■ Task input ■
┌────────

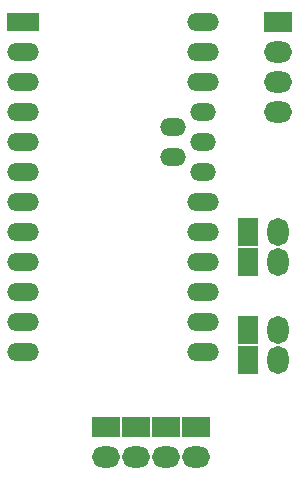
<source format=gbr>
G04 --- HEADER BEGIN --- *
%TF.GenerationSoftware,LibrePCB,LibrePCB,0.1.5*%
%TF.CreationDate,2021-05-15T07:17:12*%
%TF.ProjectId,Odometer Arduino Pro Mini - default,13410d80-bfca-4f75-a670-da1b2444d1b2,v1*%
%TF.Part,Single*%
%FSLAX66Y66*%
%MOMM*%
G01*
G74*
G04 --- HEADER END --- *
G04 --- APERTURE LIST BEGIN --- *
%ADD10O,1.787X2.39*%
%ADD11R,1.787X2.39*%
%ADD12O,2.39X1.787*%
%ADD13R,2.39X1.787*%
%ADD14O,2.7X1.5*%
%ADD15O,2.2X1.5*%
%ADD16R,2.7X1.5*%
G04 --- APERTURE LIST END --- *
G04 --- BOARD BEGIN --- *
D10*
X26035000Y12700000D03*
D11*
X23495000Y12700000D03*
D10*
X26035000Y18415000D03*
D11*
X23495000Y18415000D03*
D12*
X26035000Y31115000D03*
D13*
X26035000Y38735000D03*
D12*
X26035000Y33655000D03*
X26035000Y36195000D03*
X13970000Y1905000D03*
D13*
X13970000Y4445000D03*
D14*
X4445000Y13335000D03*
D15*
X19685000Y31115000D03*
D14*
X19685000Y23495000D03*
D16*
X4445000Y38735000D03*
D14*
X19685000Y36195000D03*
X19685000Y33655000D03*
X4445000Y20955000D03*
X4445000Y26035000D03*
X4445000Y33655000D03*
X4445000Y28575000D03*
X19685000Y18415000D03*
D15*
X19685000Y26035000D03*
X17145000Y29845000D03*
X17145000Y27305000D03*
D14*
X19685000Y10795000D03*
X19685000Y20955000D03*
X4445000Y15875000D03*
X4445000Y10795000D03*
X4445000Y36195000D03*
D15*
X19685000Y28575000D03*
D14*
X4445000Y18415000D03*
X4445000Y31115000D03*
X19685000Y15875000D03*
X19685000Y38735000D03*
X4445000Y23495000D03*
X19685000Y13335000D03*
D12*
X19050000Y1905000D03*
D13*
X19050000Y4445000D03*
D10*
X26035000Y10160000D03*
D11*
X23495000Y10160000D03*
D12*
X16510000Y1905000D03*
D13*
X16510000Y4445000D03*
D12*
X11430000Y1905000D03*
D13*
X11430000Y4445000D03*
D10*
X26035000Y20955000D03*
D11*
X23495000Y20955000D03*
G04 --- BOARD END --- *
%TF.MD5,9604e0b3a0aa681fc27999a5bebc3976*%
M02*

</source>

└────────

■ What is needed ■
Every line from the one containing "X19685000Y18415000D03*" to the close of the records must be reproduced exactly. Include both ends and nothing more.

■ Solution below ■
X19685000Y18415000D03*
D15*
X19685000Y26035000D03*
X17145000Y29845000D03*
X17145000Y27305000D03*
D14*
X19685000Y10795000D03*
X19685000Y20955000D03*
X4445000Y15875000D03*
X4445000Y10795000D03*
X4445000Y36195000D03*
D15*
X19685000Y28575000D03*
D14*
X4445000Y18415000D03*
X4445000Y31115000D03*
X19685000Y15875000D03*
X19685000Y38735000D03*
X4445000Y23495000D03*
X19685000Y13335000D03*
D12*
X19050000Y1905000D03*
D13*
X19050000Y4445000D03*
D10*
X26035000Y10160000D03*
D11*
X23495000Y10160000D03*
D12*
X16510000Y1905000D03*
D13*
X16510000Y4445000D03*
D12*
X11430000Y1905000D03*
D13*
X11430000Y4445000D03*
D10*
X26035000Y20955000D03*
D11*
X23495000Y20955000D03*
G04 --- BOARD END --- *
%TF.MD5,9604e0b3a0aa681fc27999a5bebc3976*%
M02*

</source>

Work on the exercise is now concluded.